> **Exercise description**
Copy every line of the records below verbatim, leaving out the pictures.

> **Provided entries**
● ● ● ● ●
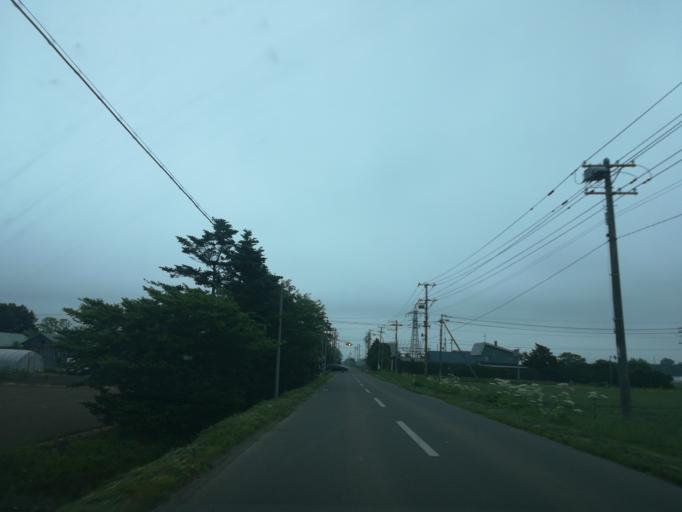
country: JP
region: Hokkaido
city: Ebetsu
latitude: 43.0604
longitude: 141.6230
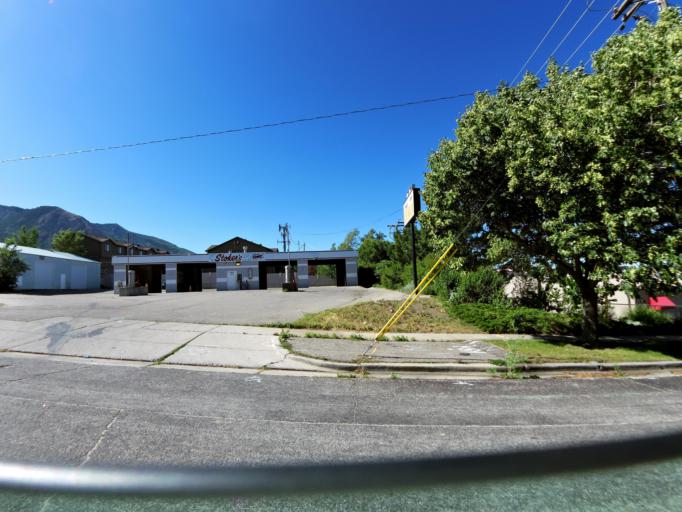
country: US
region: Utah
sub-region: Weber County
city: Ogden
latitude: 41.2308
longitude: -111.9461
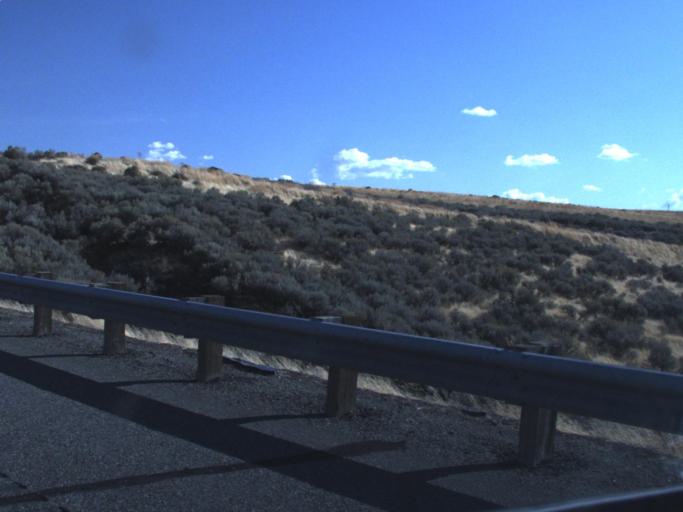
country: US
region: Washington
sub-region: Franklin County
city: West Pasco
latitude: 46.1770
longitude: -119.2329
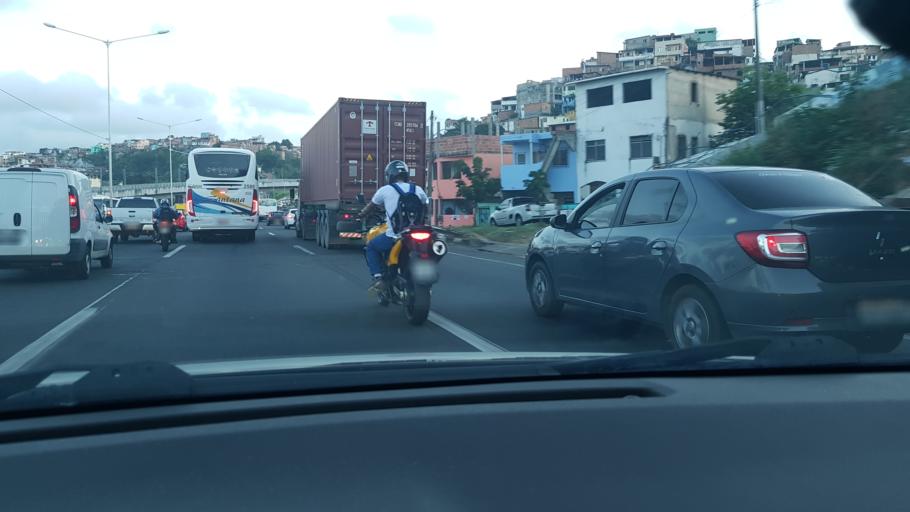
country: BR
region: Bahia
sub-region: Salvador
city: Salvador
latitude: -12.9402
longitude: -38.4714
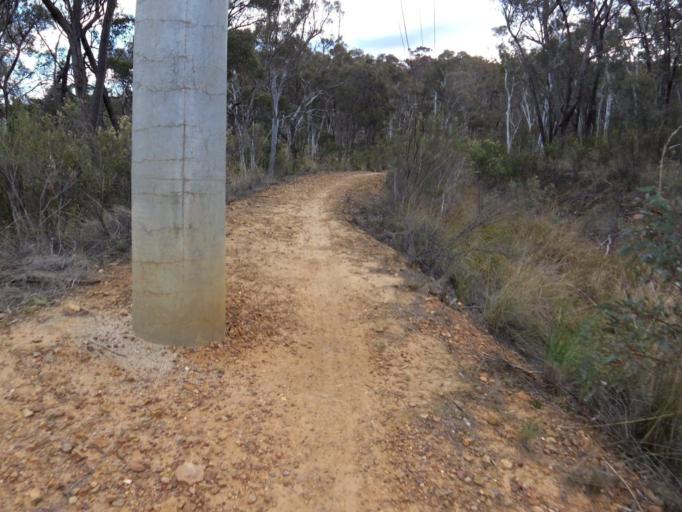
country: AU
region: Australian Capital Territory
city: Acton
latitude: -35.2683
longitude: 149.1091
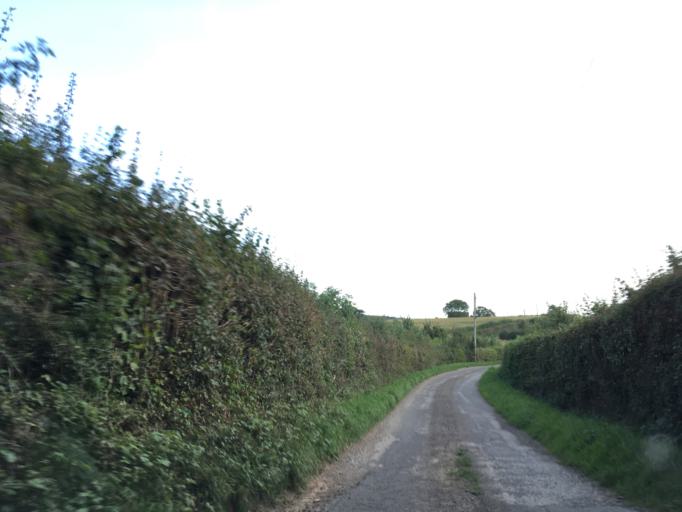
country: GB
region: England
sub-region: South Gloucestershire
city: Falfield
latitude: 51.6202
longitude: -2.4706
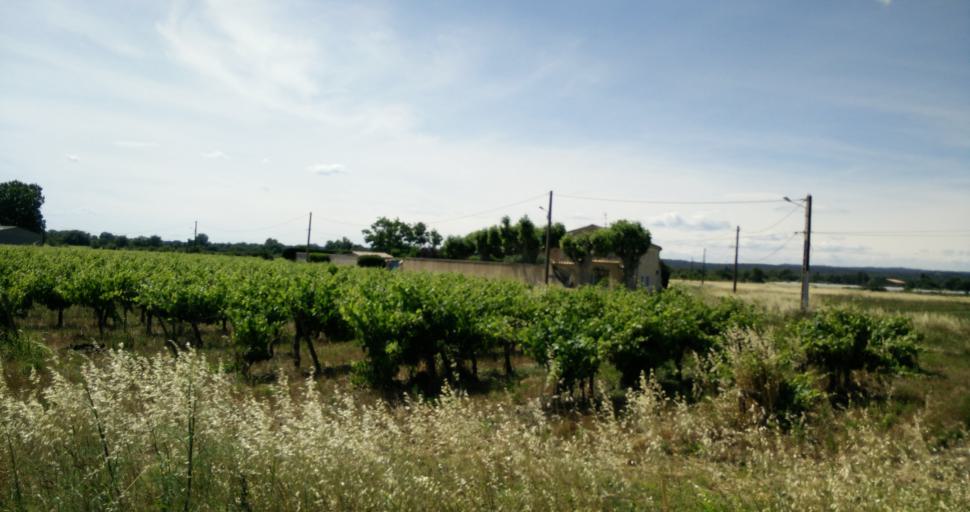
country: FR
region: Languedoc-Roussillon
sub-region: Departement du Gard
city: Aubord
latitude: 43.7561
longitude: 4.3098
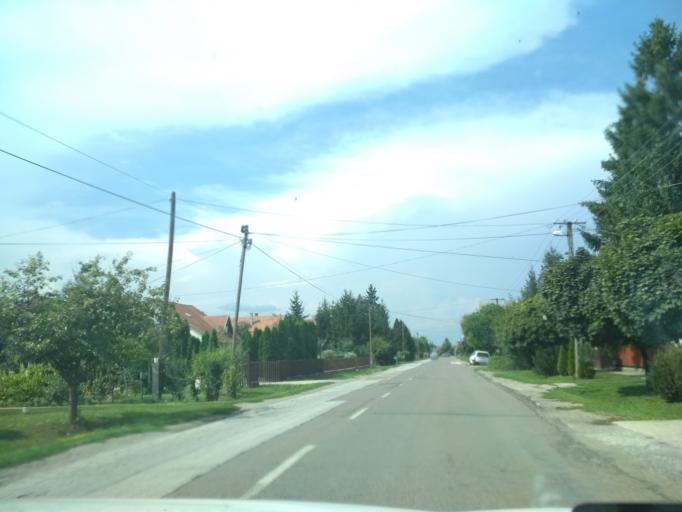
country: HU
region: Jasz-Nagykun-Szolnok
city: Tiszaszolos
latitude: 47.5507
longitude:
● ● ● ● ●
> **Solution to the exercise**
country: JP
region: Hokkaido
city: Ebetsu
latitude: 43.0604
longitude: 141.6230
country: US
region: Utah
sub-region: Weber County
city: Ogden
latitude: 41.2308
longitude: -111.9461
country: US
region: Washington
sub-region: Franklin County
city: West Pasco
latitude: 46.1770
longitude: -119.2329
country: BR
region: Bahia
sub-region: Salvador
city: Salvador
latitude: -12.9402
longitude: -38.4714
country: AU
region: Australian Capital Territory
city: Acton
latitude: -35.2683
longitude: 149.1091
country: GB
region: England
sub-region: South Gloucestershire
city: Falfield
latitude: 51.6202
longitude: -2.4706
country: FR
region: Languedoc-Roussillon
sub-region: Departement du Gard
city: Aubord
latitude: 43.7561
longitude: 4.3098
country: HU
region: Jasz-Nagykun-Szolnok
city: Tiszaszolos
latitude: 47.5507
longitude:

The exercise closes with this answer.